Molecular dynamics (MD) simulations offer the ability to observe the dynamics and interactions of both whole macromolecules and individual atoms as a function of time. Taken in context with experimental data, atomic interactions from simulation provide insight into the mechanics of protein folding, dynamics, and function. The calculation of atomic interactions or contacts from an MD trajectory is computationally demanding and the work required grows exponentially with the size of the simulation system. We describe the implementation of a spatial indexing algorithm in our multi-terabyte MD simulation database that significantly reduces the run-time required for discovery of contacts. The approach is applied to the Dynameomics project data.
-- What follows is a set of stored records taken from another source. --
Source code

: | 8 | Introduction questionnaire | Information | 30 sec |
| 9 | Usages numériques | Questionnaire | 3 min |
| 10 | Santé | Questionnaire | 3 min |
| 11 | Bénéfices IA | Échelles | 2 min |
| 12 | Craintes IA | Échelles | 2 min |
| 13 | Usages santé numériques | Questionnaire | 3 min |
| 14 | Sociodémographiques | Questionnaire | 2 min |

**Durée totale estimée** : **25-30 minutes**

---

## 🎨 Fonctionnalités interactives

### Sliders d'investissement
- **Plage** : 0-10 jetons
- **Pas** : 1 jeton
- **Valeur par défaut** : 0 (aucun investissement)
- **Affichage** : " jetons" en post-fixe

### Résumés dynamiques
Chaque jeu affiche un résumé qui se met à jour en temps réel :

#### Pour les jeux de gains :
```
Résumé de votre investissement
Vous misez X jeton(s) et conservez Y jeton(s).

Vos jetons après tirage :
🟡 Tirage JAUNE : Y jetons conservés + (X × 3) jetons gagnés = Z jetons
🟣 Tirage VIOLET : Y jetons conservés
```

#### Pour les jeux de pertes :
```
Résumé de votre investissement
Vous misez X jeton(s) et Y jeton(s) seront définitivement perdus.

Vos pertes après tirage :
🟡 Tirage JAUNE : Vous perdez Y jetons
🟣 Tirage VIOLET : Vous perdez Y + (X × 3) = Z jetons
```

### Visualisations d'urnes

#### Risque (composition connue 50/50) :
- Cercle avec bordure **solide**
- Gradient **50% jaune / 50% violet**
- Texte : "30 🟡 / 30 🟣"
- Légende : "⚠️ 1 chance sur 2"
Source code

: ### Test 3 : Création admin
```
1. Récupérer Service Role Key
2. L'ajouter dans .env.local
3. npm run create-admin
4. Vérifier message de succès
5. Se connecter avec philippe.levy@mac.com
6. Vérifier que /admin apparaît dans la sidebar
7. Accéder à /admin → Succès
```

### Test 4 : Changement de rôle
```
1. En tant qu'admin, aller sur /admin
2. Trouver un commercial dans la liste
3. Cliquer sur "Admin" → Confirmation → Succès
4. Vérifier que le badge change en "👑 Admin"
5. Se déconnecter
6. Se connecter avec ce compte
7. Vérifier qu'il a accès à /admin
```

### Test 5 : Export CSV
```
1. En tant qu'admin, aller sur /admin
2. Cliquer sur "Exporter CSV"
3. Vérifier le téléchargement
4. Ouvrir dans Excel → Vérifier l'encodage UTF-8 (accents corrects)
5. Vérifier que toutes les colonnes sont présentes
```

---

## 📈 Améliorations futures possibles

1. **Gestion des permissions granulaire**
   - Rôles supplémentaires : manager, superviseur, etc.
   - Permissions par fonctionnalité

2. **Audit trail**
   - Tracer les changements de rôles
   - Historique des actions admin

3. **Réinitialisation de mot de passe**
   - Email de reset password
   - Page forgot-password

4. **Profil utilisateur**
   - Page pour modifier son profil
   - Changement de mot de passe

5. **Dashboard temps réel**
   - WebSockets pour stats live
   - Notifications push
Spatial indexing, also known as spatial hashing, is a method that divides the simulation space into regular sized bins and attributes an index to each bin. Since, the calculation of contacts is widely employed in the simulation field, we also use this as the basis for testing compression of data tables. We investigate the effects of compression of the trajectory coordinate tables with different options of data and index compression within MS SQL SERVER 2008.

Results

Our implementation of spatial indexing speeds up the calculation of contacts over a 1 nanosecond (ns) simulation window by between 14% and 90% (i.e., 1.2 and 10.3 times faster). For a 'full' simulation trajectory (51 ns) spatial indexing reduces the calculation run-time between 31 and 81% (between 1.4 and 5.3 times faster). Compression resulted in reduced table sizes but resulted in no significant difference in the total execution time for neighbour discovery. The greatest compression (~36%) was achieved using page level compression on both the data and indexes.

Conclusions

The spatial indexing scheme significantly decreases the time taken to calculate atomic contacts and could be applied to other multidimensional neighbor discovery problems. The speed up enables on-the-fly calculation and visualization of contacts and rapid cross simulation analysis for knowledge discovery. Using page compression for the atomic coordinate tables and indexes saves ~36% of disk space without any significant decrease in calculation time and should be considered for other non-transactional databases in MS SQL SERVER 2008.